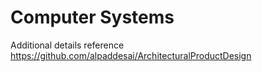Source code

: # Computer Systems

Additional details reference https://github.com/alpaddesai/ArchitecturalProductDesign
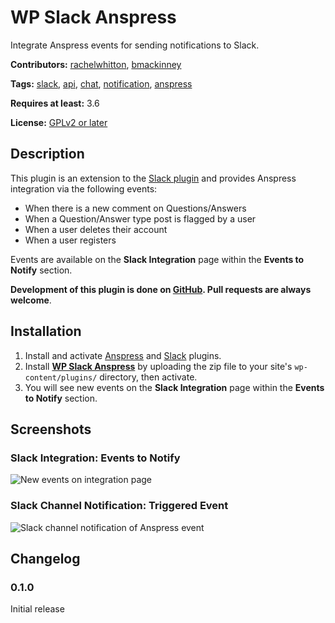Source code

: # WP Slack Anspress

Integrate Anspress events for sending notifications to Slack.

**Contributors:** [rachelwhitton](https://github.com/rachelwhitton), [bmackinney](https://github.com/bmackinney)

**Tags:** [slack](http://wordpress.org/plugins/tags/slack), [api](http://wordpress.org/plugins/tags/api), [chat](http://wordpress.org/plugins/tags/chat), [notification](http://wordpress.org/plugins/tags/notification), [anspress](https://wordpress.org/plugins/tags/anspress)

**Requires at least:** 3.6

**License:** [GPLv2 or later](http://www.gnu.org/licenses/gpl-2.0.html)

## Description

This plugin is an extension to the [Slack plugin](http://wordpress.org/plugins/slack) and provides Anspress integration via the following events:

- When there is a new comment on Questions/Answers
- When a Question/Answer type post is flagged by a user
- When a user deletes their account
- When a user registers


Events are available on the **Slack Integration** page within the **Events to Notify** section.

**Development of this plugin is done on [GitHub](https://github.com/bmackinney/wp-slack-anspress). Pull requests are always welcome**.

## Installation

1. Install and activate [Anspress](https://wordpress.org/plugins/anspress-question-answer/) and [Slack](http://wordpress.org/plugins/slack) plugins.
1. Install [**WP Slack Anspress**](https://github.com/bmackinney/wp-slack-anspress/archive/master.zip) by uploading the zip file to your site's `wp-content/plugins/` directory, then activate.
1. You will see new events on the **Slack Integration** page within the **Events to Notify** section.

## Screenshots

### Slack Integration: Events to Notify

![New events on integration page](assets/events.png)

### Slack Channel Notification: Triggered Event

![Slack channel notification of Anspress event](assets/slack.png)

## Changelog

### 0.1.0
Initial release

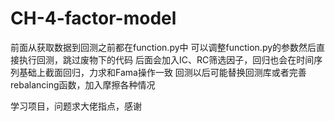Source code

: # CH-4-factor-model
前面从获取数据到回测之前都在function.py中
可以调整function.py的参数然后直接执行回测，跳过废物下的代码
后面会加入IC、RC筛选因子，回归也会在时间序列基础上截面回归，力求和Fama操作一致
回测以后可能替换回测库或者完善rebalancing函数，加入摩擦各种情况


学习项目，问题求大佬指点，感谢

★ ★ ★

Exercise description
Can you pull out every line of source text from the items above, word for word, with the pictures left out?

Finished task
Source code

: # Computer Systems

Additional details reference https://github.com/alpaddesai/ArchitecturalProductDesign
Source code

: # WP Slack Anspress

Integrate Anspress events for sending notifications to Slack.

**Contributors:** [rachelwhitton](https://github.com/rachelwhitton), [bmackinney](https://github.com/bmackinney)

**Tags:** [slack](http://wordpress.org/plugins/tags/slack), [api](http://wordpress.org/plugins/tags/api), [chat](http://wordpress.org/plugins/tags/chat), [notification](http://wordpress.org/plugins/tags/notification), [anspress](https://wordpress.org/plugins/tags/anspress)

**Requires at least:** 3.6

**License:** [GPLv2 or later](http://www.gnu.org/licenses/gpl-2.0.html)

## Description

This plugin is an extension to the [Slack plugin](http://wordpress.org/plugins/slack) and provides Anspress integration via the following events:

- When there is a new comment on Questions/Answers
- When a Question/Answer type post is flagged by a user
- When a user deletes their account
- When a user registers


Events are available on the **Slack Integration** page within the **Events to Notify** section.

**Development of this plugin is done on [GitHub](https://github.com/bmackinney/wp-slack-anspress). Pull requests are always welcome**.

## Installation

1. Install and activate [Anspress](https://wordpress.org/plugins/anspress-question-answer/) and [Slack](http://wordpress.org/plugins/slack) plugins.
1. Install [**WP Slack Anspress**](https://github.com/bmackinney/wp-slack-anspress/archive/master.zip) by uploading the zip file to your site's `wp-content/plugins/` directory, then activate.
1. You will see new events on the **Slack Integration** page within the **Events to Notify** section.

## Screenshots

### Slack Integration: Events to Notify

![New events on integration page](assets/events.png)

### Slack Channel Notification: Triggered Event

![Slack channel notification of Anspress event](assets/slack.png)

## Changelog

### 0.1.0
Initial release

Source code

: # CH-4-factor-model
前面从获取数据到回测之前都在function.py中
可以调整function.py的参数然后直接执行回测，跳过废物下的代码
后面会加入IC、RC筛选因子，回归也会在时间序列基础上截面回归，力求和Fama操作一致
回测以后可能替换回测库或者完善rebalancing函数，加入摩擦各种情况


学习项目，问题求大佬指点，感谢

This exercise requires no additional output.